I applaud Colorado for this move, but there’s a little problem. Existing law, as found in the Medicare Prescription Drug Modernization and Improvement Act of 2003 (MMA), only allows wholesale drug importation from Canada (if safety and savings are certified by the HHS Secretary). Before there was the MMA, however, there was the Medicines Equity and Drug Safety Act of 2000 (MEDS Act). In fact, it was the MEDS Act that first added Section 804 to the Food, Drug, and Cosmetic Act calling for new importation regulations to help lower drug costs, and it was much larger in geographical scope.
The MEDS Act called for importation “from a country, union, or economic area that is listed in subparagraph (A) of section 802(b)(1) or designated by the Secretary, subject to such limitations as the Secretary determines to be appropriate to protect the public health.” Translating that into normal language, the MEDS Act would allow imports from Australia, Canada, Israel, Japan, New Zealand, Switzerland, or South Africa; or countries of the European Union. The rough estimate of the combined population of those countries is over 750 million, a large enough market to handle new drug imports from the United States.
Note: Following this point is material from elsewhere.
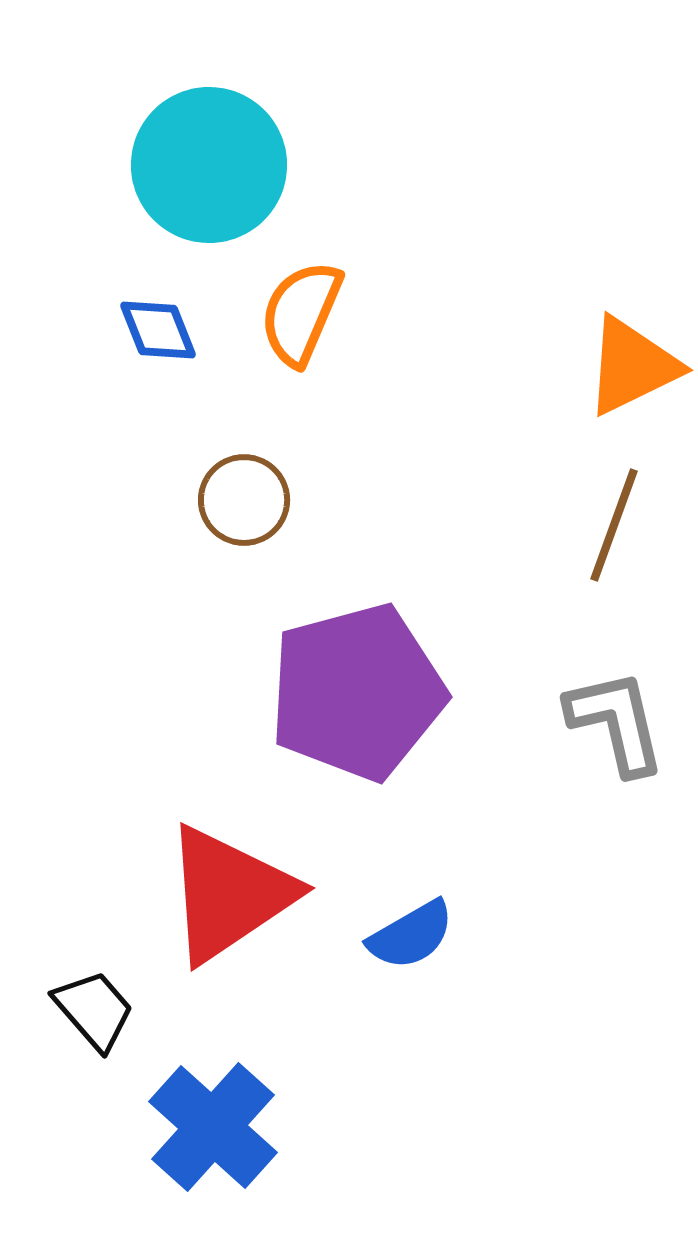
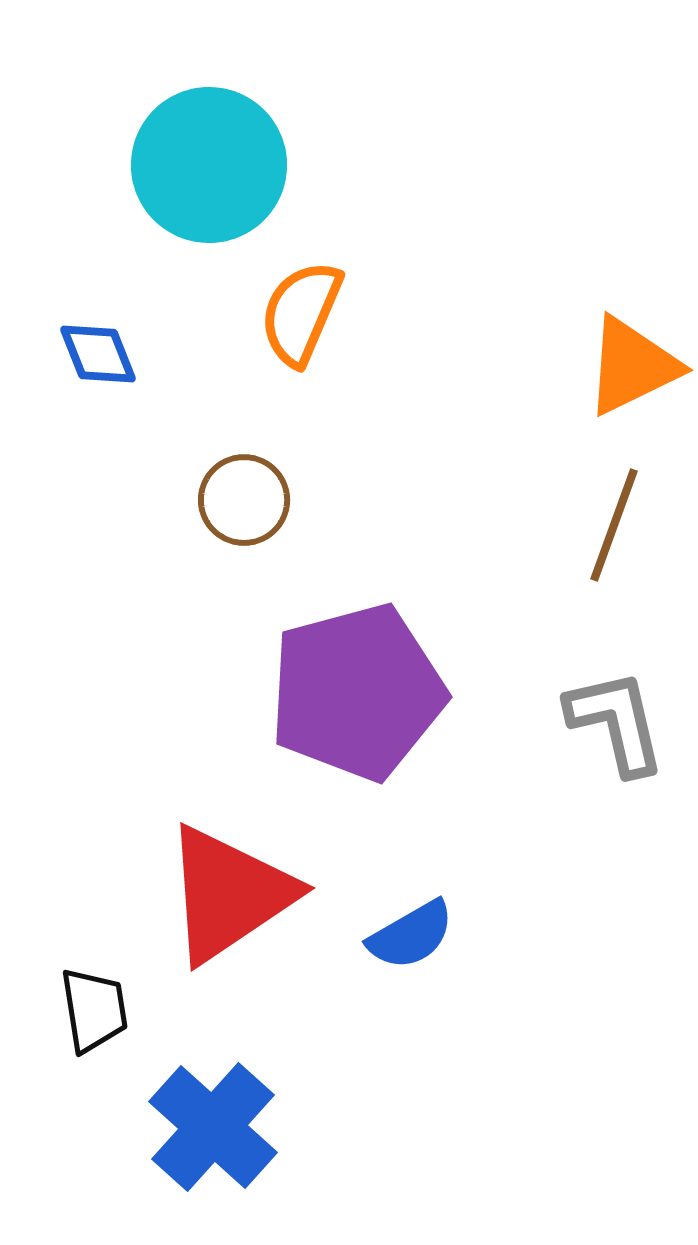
blue diamond: moved 60 px left, 24 px down
black trapezoid: rotated 32 degrees clockwise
The MMA took a sledgehammer to the MEDS Act by making Canada the only eligible country for wholesale importation.
Colorado’s new bill recognizes this limitation and makes it clear that the proposed expansion to countries beyond Canada for drug imports will require an amendment to Section 804 allowing the same.
There are a lot of states, 19, that have introduced drug importation bills; six have passed and four states have submitted programs to HHS seeking approval to begin importing. Real momentum occurred on drug importation under the Trump Administration in the form of a final rule implementing Section 804 and an executive order on drug importation. President Biden’s campaign policy platform supported drug importation, too, but it’s unknown at this time what direction the administration will take.
Technically, Section 804 already permits drug importation from countries beyond Canada but only for personal use – not wholesale importation – as long as the import doesn’t present an unreasonable risk. In fact, in the same legislation that includes the MEDS Act, there was the “Prescription Drug Import Fairness Act of 2000,” which stated:
“Patients and their families sometimes have reason to import into the United States drugs that have been approved by the Food and Drug Administration (‘FDA’).”
It was probably that language that led the drafters of the MMA, three years later, to allow for personal importation. On the state level, California’s new drug importation bill is the first to call for expanding safe personal importation from potentially many countries with strong pharmaceutical standards. There is no geographical limitation to personal importation in Section 804.
For this geographical expansion to occur for wholesale drug importation, federal legislation is needed. Perhaps Colorado’s new legislative move will encourage other states to follow suit. That may motivate Congress and the president, after all these years, to turn the MMA back into the MEDS Act.